What made Catholicism so compelling to Ruth Stephenson that she was willing to forsake her parents and secretly elope? What moved Edwin Stephenson to shoot Father Coyle rather than his unwelcome son-in-law, Pedro Gussman? Why would Stephenson refuse to admit on the witness stand that he hated Catholics? In Rising Road: A True Tale of Love, Race, and Religion in America, legal historian Sharon Davies’ dramatic retelling of the trial of Edwin Stephenson for murder, it was not just religious ideas that were so important to Ruth, and not just Catholicism that felt so threatening to Stephenson and the Birmingham justice system. Anti-Catholic propaganda had circulated widely in the years leading up to the trial, but unless it were in aggravated self-defense, it alone would not move the jury to acquit a man for murder. What would move these white male Birmingham jurors were the fears of miscegenation and the desire to “protect” young women from exercising the freedom to tarry on the borders of the color line.

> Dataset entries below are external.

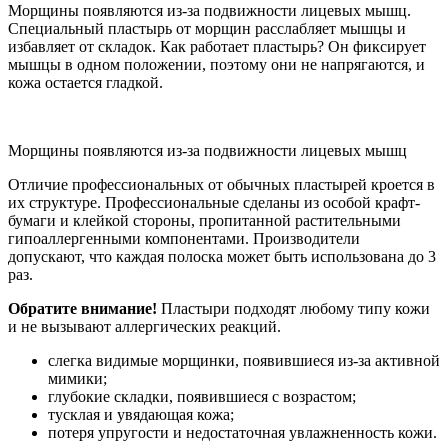
Морщины появляются из-за подвижности лицевых мышц.
Специальный пластырь от морщин расслабляет мышцы и
избавляет от складок. Как работает пластырь? Он фиксирует
мышцы в одном положении, поэтому они не напрягаются, и
кожа остается гладкой.
Морщины появляются из-за подвижности лицевых мышц
Отличие профессиональных от обычных пластырей кроется в
их структуре. Профессиональные сделаны из особой крафт-
бумаги и клейкой стороны, пропитанной растительными
гипоаллергенными компонентами. Производители
допускают, что каждая полоска может быть использована до 3
раз.
Обратите внимание!
Пластыри подходят любому типу кожи
и не вызывают аллергических реакций.
слегка видимые морщинки, появившиеся из-за активной
мимики;
глубокие складки, появившиеся с возрастом;
тусклая и увядающая кожа;
потеря упругости и недостаточная увлажненность кожи.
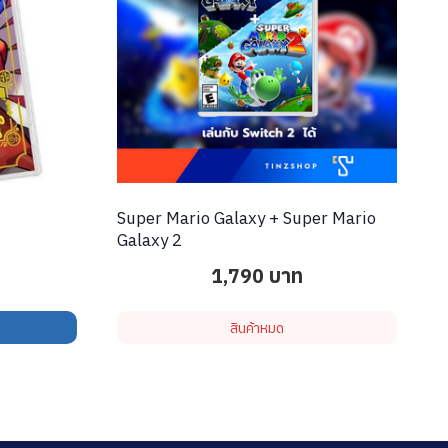
Super Mario Galaxy + Super Mario
Galaxy 2
1,790
บาท
สินค้าหมด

Catholicism for Davies (and perhaps Edwin Stephenson) functioned as an identity rather than a conviction. Ruth’s conversion was a stand-in for Protestant rebelliousness in the early twentieth century South, not a well-weighed decision about who God is and what the Church ought to look like. This conflation of religion with power-laden categories of identity: either dominant or minority, hegemonic or subversive, is not uncommon among scholars of race and ethnicity, a field within which Davies readily identifies. However, Davies’ failure to explore the religious landscape of 1921 Birmingham renders her subtitle, A True Tale of Love, Race and Religion in America misleading and ultimately disappointing to scholars of twentieth century religion. To be fair, we will never know for sure what compelled Ruth to become Catholic, nor will we know why Edwin chose Coyle as his scapegoat for his daughter’s rebellion. Davies gleaned as much as she could from the court record. But for many of us, the version of this story buried in the court record is not the begging story that needs to be told.
It is now our responsibility to make sense of this murder in terms of the religious landscape of 1921 Birmingham. How aggressively did Catholics proselytize among Protestants in the late 1910s and early 1920s, and how common were conversions? How did Catholics’ understanding of race differ from those of Protestants, and would this have been a motivation in Ruth’s decision-making? What would Catholicism offer to an eighteen year old woman that Protestant Christianity did not? How would Father Coyle have understood the religious heresy of Edwin Stephenson? Davies’ fantastically crafted courtroom drama is a page-turning, provoking, stellar read fit for every reading list, for it reveals yet another example of the depth of white Protestant, male control of the legal system. The subtitle may be misleading, but if it weren’t for the subtitle, we might have missed a deeply interesting story.